Este novo motor foi usado para mudar a cor de um cristal líquido usando luz.

Este Ben Feringa, Jacobus van ‘t Hoff Distinguished Professor of Molecular Sciences no Straingh Insitute for Chemistry, University of Groningen (Holanda). Crédito: Elmer Spaargaren

Medicamentos controlados pela luz

Enquanto isso, os interruptores que deram início a tudo isso acabaram voltando, não em chips de computador, mas em medicamentos. Interruptores acionados pela luz podem ser usados “”para ligar medicamentos especificamente no local onde são necessários. O medicamento desligará automaticamente após algumas horas.

Isso pode reduzir a quantidade de efeitos colaterais no corpo. Isso também significa que o medicamento, por exemplo, um antimicrobiano, terá desligado quando deixar o corpo e entrar no sistema de esgoto, evitando o desenvolvimento de resistência antimicrobiana no ambiente.

Em seu discurso de aceitação do Prêmio Nobel de 2016, Feringa comparou seus motores moleculares ao primeiro avião construído pelos irmãos Wright. Embora isso estivesse muito longe dos aviões a jato modernos, foi o início de uma era totalmente nova.

Em 25 anos, os motores moleculares se desenvolveram de moléculas peculiares em ferramentas que podem ser usadas na ciência dos materiais e na medicina. Os próximos 25 anos provavelmente mostrarão se eles podem revolucionar nosso mundo de maneiras semelhantes à indústria da aviação.

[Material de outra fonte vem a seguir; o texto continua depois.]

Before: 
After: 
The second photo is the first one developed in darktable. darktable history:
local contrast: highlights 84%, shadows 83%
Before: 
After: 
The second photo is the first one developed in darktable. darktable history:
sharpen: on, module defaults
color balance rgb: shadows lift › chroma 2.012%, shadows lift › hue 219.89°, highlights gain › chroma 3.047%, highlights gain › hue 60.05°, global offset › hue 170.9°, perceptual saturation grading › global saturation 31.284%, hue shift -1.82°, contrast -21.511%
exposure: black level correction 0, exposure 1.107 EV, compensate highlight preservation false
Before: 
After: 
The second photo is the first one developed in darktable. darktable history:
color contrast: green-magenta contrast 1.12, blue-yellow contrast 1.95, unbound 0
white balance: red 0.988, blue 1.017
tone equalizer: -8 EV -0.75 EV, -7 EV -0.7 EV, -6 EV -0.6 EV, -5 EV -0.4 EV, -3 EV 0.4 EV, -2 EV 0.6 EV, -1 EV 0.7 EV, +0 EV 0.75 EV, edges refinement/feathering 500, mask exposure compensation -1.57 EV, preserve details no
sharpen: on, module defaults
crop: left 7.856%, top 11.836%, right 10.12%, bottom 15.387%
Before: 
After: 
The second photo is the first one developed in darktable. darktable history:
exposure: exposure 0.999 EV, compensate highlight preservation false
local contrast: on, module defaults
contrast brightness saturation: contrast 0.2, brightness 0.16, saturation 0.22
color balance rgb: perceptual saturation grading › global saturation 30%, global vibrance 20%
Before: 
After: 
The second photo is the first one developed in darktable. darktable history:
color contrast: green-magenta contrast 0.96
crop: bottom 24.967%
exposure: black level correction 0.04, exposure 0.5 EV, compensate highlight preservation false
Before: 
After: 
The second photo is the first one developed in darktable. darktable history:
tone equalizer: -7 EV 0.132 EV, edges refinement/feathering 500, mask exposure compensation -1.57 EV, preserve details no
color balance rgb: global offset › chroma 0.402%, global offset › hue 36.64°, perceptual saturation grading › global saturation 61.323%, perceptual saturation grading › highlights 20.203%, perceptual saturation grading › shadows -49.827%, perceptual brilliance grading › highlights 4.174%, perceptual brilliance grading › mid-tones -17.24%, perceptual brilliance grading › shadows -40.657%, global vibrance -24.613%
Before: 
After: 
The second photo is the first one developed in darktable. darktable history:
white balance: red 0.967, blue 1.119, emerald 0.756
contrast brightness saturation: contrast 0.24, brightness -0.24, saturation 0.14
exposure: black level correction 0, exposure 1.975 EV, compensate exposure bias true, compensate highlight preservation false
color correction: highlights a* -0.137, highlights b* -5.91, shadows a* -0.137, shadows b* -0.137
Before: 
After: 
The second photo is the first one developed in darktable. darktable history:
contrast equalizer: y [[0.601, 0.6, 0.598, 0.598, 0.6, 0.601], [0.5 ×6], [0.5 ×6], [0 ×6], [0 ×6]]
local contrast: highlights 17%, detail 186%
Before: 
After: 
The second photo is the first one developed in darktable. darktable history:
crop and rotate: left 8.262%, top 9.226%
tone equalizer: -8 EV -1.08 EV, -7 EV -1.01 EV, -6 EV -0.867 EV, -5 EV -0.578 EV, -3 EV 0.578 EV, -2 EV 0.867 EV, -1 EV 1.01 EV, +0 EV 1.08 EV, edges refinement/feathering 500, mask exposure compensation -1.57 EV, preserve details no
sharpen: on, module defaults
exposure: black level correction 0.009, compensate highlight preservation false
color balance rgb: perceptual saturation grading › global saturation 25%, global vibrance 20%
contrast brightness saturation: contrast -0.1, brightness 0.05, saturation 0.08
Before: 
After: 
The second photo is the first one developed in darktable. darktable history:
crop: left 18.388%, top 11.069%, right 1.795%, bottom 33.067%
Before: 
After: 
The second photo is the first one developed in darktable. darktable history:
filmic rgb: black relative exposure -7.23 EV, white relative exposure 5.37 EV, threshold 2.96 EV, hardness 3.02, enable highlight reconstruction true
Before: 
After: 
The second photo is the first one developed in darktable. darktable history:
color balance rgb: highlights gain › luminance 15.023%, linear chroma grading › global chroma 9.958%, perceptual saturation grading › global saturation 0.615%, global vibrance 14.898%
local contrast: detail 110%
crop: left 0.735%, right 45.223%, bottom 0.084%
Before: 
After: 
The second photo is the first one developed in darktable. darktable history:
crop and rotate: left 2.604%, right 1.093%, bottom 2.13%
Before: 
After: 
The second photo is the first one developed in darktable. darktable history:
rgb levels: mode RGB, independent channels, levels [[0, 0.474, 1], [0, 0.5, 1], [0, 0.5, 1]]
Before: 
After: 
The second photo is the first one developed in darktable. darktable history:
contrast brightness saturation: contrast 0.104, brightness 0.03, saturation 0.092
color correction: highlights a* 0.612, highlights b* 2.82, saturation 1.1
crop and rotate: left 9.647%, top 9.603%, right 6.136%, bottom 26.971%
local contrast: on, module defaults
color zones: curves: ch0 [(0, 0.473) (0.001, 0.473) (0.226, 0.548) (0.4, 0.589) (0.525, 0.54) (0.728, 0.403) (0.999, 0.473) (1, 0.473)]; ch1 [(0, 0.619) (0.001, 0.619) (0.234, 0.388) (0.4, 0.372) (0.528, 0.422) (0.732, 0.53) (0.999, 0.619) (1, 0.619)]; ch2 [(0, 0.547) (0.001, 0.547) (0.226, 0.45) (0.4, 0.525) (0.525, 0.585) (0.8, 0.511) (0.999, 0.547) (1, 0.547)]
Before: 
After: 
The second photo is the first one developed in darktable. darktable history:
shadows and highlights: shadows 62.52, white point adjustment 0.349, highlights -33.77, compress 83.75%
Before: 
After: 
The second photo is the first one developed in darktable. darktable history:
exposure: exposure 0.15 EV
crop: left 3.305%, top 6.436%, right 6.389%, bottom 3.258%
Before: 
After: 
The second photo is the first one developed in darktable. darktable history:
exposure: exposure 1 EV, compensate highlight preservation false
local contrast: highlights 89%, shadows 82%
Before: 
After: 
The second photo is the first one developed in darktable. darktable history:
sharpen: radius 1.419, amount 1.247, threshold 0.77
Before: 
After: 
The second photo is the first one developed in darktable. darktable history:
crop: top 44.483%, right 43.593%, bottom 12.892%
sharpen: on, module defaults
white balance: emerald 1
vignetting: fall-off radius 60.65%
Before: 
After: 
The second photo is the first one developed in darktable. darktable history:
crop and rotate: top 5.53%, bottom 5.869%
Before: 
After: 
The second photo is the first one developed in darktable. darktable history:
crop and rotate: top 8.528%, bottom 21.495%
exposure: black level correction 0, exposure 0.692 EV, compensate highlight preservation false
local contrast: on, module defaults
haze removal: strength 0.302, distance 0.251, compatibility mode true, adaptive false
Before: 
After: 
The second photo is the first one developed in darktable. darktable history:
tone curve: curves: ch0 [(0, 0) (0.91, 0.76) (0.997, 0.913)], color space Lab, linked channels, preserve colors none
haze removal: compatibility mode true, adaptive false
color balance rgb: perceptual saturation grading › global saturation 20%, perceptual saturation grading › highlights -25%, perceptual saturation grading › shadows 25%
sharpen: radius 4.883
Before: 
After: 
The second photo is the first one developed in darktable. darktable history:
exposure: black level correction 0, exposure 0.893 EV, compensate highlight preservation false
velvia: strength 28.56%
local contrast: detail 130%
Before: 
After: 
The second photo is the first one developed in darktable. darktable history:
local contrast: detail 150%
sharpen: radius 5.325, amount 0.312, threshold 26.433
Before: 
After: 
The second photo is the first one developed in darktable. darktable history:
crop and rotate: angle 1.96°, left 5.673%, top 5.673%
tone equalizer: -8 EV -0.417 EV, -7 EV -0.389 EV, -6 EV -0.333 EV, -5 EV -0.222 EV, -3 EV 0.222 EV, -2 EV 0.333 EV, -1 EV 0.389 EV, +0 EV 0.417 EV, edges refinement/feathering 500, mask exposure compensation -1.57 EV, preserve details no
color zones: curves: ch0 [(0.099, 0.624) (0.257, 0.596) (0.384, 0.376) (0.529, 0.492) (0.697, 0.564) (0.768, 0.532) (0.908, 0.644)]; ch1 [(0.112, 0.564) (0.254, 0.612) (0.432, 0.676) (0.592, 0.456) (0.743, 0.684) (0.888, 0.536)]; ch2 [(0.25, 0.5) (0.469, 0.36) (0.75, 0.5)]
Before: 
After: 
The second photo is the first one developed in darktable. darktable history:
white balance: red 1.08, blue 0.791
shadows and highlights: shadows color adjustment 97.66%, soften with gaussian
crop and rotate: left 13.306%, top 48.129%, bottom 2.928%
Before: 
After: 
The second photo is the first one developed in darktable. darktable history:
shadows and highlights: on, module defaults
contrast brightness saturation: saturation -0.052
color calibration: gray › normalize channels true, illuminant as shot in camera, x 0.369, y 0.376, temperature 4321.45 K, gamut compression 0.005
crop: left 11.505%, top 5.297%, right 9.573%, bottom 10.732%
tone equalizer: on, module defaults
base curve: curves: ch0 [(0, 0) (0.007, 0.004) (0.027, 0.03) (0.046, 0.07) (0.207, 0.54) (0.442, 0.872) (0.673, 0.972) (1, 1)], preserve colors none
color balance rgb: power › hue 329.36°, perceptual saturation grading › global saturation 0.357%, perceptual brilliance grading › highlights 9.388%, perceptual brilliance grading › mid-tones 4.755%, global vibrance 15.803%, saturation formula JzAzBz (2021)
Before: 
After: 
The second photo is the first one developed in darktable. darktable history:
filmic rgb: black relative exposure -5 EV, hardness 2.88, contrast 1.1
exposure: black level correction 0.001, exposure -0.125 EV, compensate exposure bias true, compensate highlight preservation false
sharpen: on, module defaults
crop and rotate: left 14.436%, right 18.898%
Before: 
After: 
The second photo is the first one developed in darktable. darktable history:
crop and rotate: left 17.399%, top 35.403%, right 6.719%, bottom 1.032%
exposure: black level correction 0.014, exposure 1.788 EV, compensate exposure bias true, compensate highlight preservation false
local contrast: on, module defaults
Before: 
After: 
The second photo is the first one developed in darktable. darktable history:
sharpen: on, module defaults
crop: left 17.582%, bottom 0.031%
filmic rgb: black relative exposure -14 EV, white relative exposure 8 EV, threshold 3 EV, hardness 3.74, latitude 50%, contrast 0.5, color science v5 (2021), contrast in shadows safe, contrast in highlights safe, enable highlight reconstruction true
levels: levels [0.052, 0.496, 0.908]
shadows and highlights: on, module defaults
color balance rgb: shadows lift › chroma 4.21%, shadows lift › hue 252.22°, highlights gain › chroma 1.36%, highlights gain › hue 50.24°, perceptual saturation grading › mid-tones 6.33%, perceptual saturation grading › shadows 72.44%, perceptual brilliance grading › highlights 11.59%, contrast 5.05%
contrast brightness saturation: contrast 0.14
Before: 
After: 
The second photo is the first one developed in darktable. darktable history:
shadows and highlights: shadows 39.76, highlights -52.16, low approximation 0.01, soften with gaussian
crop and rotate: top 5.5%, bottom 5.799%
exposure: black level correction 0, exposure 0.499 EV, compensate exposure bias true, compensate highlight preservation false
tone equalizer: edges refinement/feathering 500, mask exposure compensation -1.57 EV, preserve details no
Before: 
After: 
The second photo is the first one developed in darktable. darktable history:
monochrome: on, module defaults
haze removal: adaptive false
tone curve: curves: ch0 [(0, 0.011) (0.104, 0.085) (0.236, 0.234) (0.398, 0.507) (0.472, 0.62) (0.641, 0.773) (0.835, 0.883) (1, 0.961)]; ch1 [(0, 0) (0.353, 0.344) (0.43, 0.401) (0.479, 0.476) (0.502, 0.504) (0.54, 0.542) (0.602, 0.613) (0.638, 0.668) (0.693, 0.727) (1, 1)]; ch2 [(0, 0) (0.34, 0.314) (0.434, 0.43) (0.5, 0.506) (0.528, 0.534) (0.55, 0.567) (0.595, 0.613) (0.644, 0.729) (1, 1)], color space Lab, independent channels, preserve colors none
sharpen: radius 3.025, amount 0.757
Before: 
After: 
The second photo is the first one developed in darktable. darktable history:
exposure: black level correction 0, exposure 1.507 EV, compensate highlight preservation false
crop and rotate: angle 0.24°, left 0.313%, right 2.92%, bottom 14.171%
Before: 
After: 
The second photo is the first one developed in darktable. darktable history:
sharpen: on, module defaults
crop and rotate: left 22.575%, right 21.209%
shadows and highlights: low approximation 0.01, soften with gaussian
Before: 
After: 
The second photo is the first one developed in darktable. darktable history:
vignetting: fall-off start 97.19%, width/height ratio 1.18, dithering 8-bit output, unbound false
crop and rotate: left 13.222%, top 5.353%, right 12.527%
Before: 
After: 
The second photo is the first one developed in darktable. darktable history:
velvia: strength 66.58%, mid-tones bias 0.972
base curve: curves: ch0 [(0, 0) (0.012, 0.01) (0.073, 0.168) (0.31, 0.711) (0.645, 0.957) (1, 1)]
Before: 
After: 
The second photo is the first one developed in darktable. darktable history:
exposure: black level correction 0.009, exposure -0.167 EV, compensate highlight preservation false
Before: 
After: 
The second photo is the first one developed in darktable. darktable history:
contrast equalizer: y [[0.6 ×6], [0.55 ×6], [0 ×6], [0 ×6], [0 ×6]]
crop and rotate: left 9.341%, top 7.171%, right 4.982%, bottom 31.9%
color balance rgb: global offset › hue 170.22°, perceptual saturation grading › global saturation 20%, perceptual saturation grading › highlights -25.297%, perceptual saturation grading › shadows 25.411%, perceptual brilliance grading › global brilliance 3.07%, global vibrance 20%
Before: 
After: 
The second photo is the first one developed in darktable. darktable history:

Não é só uma cara de motor:

Construir moléculas sempre foi uma paixão para Feringa, e ele usou essas habilidades para trabalhar em vários tópicos. Ele fez várias contribuições significativas para o campo da catálise, o desenvolvimento de compostos que aceleram uma reação química sem serem consumidos no processo – ferramentas importantes para a indústria química.

Ele também estudou a quiralidade, a “lateralidade” de moléculas que têm a mesma composição, mas são a imagem espelhada uma da outra, assim como nossas mãos esquerda e direita. Na química, as diferentes “mãos” podem ter propriedades muito diferentes, mas a quiralidade também é uma característica da vida. Estudar isso pode nos dizer mais sobre como a vida na Terra surgiu.